A sensible idea here is that the pain will rise "switches" and send a pain signal from the body to the brain, which also activates the downward pain "switching" to the spinal cord. This is how the simplest form of pain signal should work.

Patients with chronic chronic pain and poor response to most forms of care are considered to have a debilitating downturn that does not close the pain signal from the body to the brain.

If the failure to suppress the rise of the pain signal is severe, it may spill to the adjacent part of the spinal cord, causing a painful part of the body that was originally uninjured.

The researchers published a literature review in the Journal of Pain Physicians, which specializes in the study of brain abnormalities in chronic pain states, including patients with whipping. They found that patients with chronic neck pain developed brain abnormalities due to pain management. The researchers also found that these pain management abnormalities were more pronounced in patients with whipped wounds.

Therefore, existing studies have shown that chronic pain, especially after whiplash, is caused by abnormal signal processing in the brain rather than the neck, muscles, joints and ligaments that were originally injured during whipping. This suggests a different treatment than that commonly used to treat chronic posterior whiplash pain.

Another group of researchers published in the Scandinavian Pain Journal used a special type of MRI scan to study the pain management circuit in the brain of patients with chronic pain associated with whiplash. They also collected blood samples from these patients and tested biomarkers of inflammation in the blood.

They found that about one in three chronic whip patients had elevated levels of inflammatory markers. They further found abnormalities in pain management signals, particularly in relation to cold applications, in pain management circuits in chronic whipping patients.

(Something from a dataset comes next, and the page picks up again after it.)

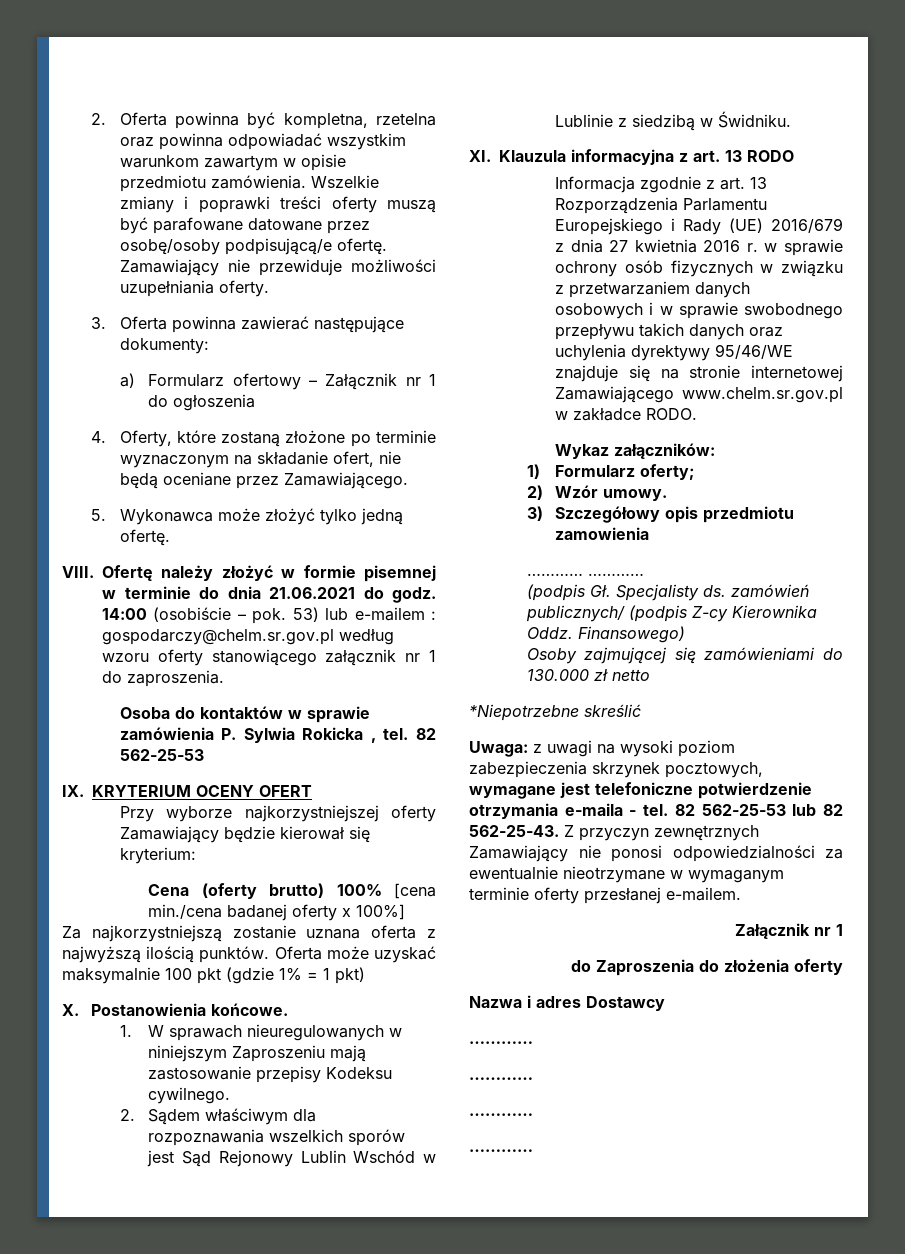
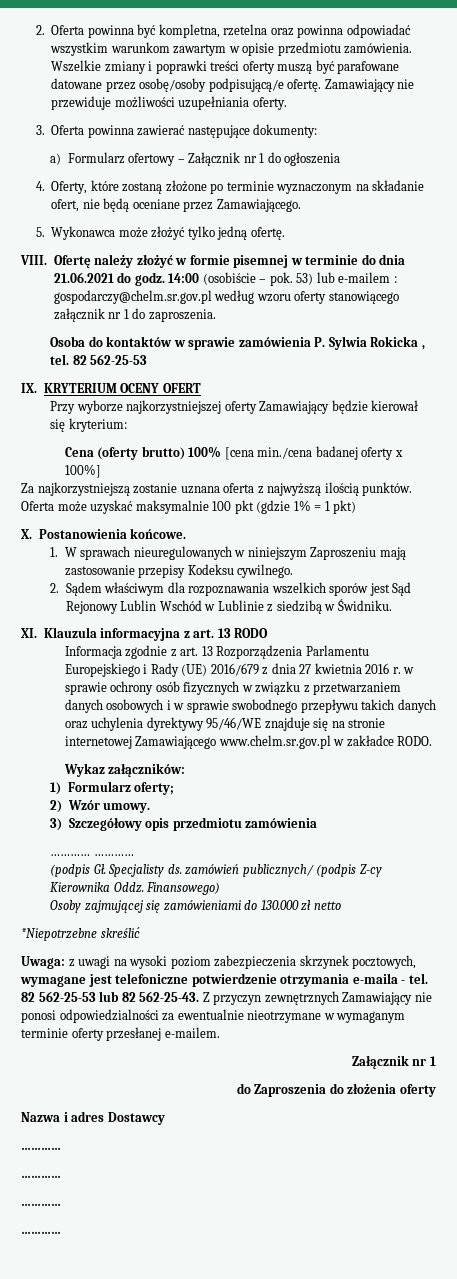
[555,527,650,540] zamowienia -> [245,818,318,828] zamówienia

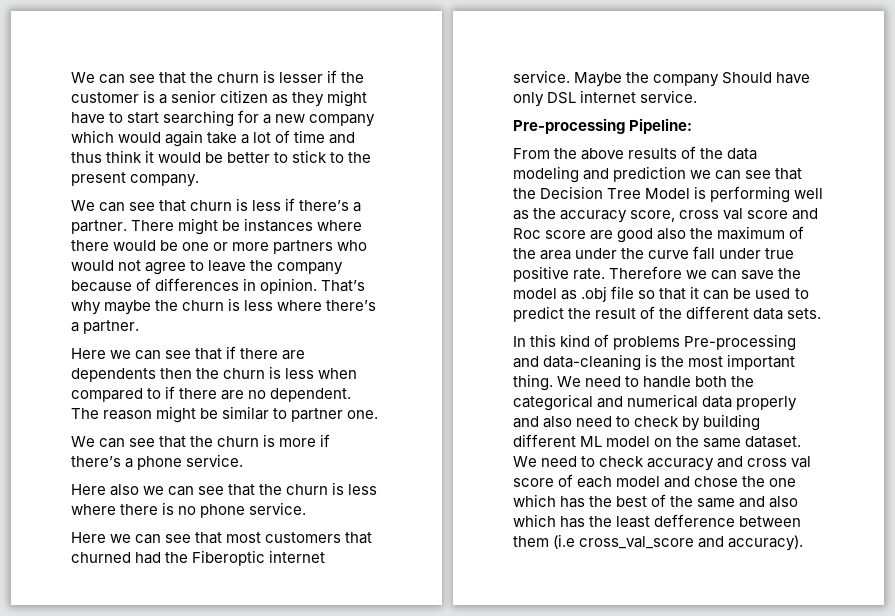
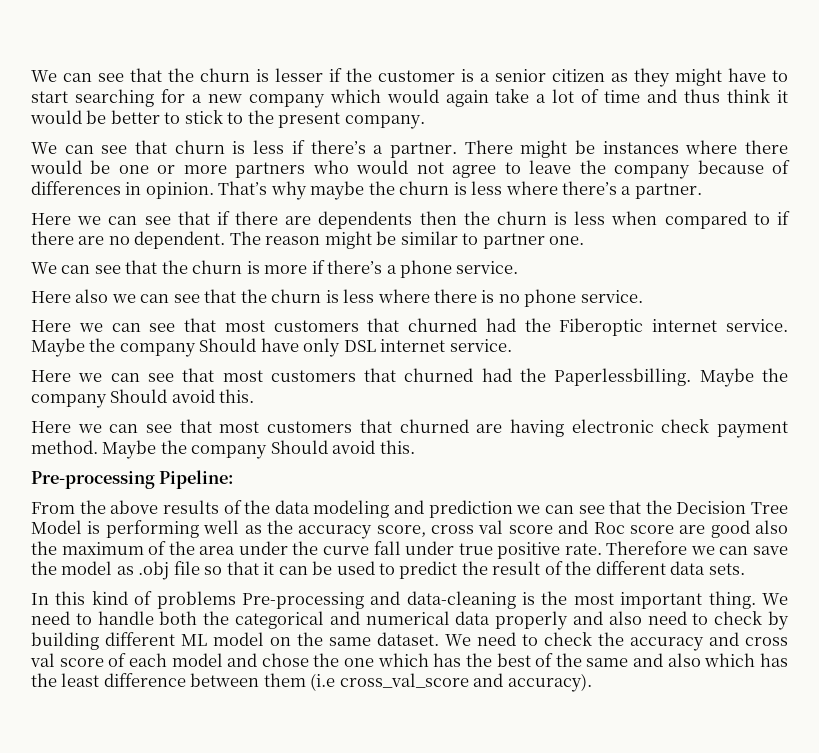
(698, 96) none -> [31,368,788,387] [31,389,255,408] [31,419,789,438] [31,440,415,459] // Here we can see that most customers that churned had the Paperlessbilling. Maybe the company Should avoid this. // Here we can see that most customers that churned are having electronic check payment method. Maybe the company Should avoid this.
(645, 461) none -> [598,632,624,646] the
[654,514,736,527] defference -> [103,673,186,687] difference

There is a model of chronic pain called the Thermo-regulatory Disinhibition model of central pain. In this model [which is beyond the scope of this article], anomalies in peripheral pathways that deal with the ability to properly handle cold sensations, such as ice packs applied to the skin, are associated with increased activity in those circuits associated with pain management. .

In short, the ability to feel cold feels the ability to feel pain at the brain level, so anything that changes the ability to deal with cold stimuli will enhance the body's treatment of pain stimuli. In extreme cases, the loss of ability to handle cold signals will result in severe pain at the brain level. This is a common finding after a stroke or spinal cord injury in a patient.

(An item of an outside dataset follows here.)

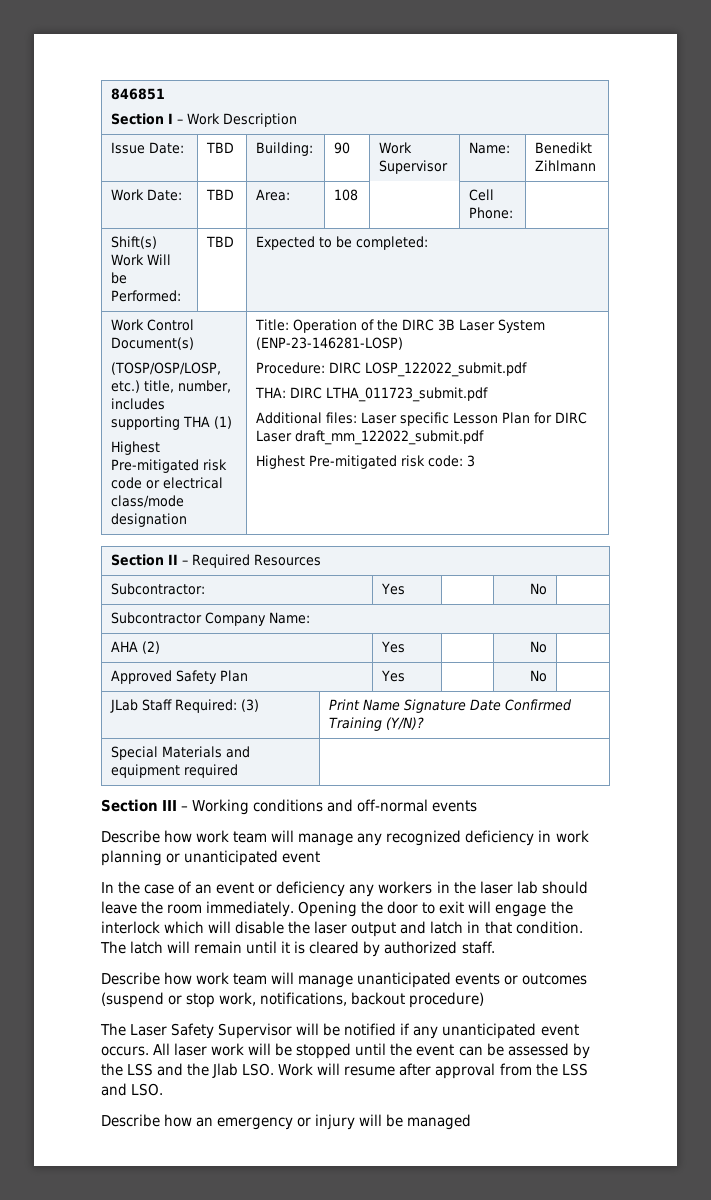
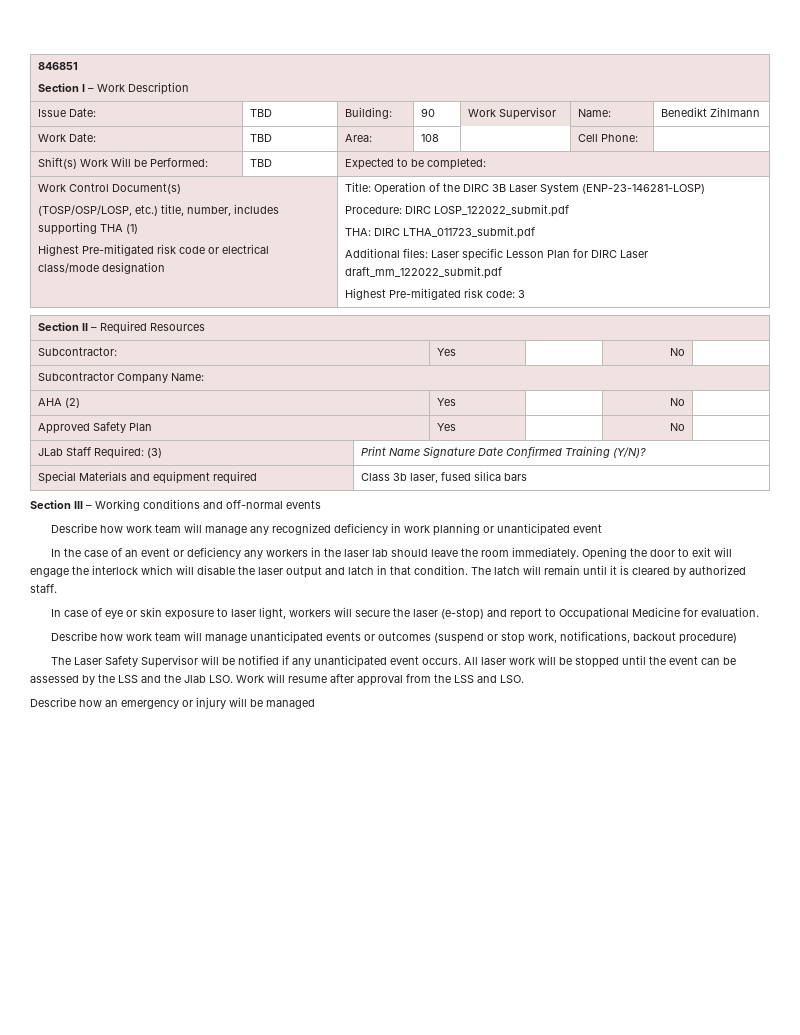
(238, 771) none -> [360,471,527,483] Class 3b laser, fused silica bars
(496, 947) none -> [51,607,760,620] // In case of eye or skin exposure to laser light, workers will secure the laser (e-stop) and report to Occupational Medicine for evaluation.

However, it provides a model that helps explain why a large number of whipped patients continue to develop chronic extensive pain. It also provides a treatment option that reduces pain signals into the brain based on restoring normal cold sensory treatment.

This is a new approach to treating chronic pain after whipped wounds. It represents a brain-based approach to treating body pain that usually does not respond to traditional methods of rehabilitation.

There are a number of methods and methods that can be used to attempt to restore normal cold signal processing, which have been found to be abnormal in patients with chronic whipping signs and symptoms. The recovery of cold signals in the brain can directly attenuate the brain's treatment of painful stimuli.

These methods of treating pain by regulating the cold processing circuit of the brain are the first real breakthrough in the management of chronic whipping pain over the years. They are an exciting development for patients with chronic extensive whipping pain.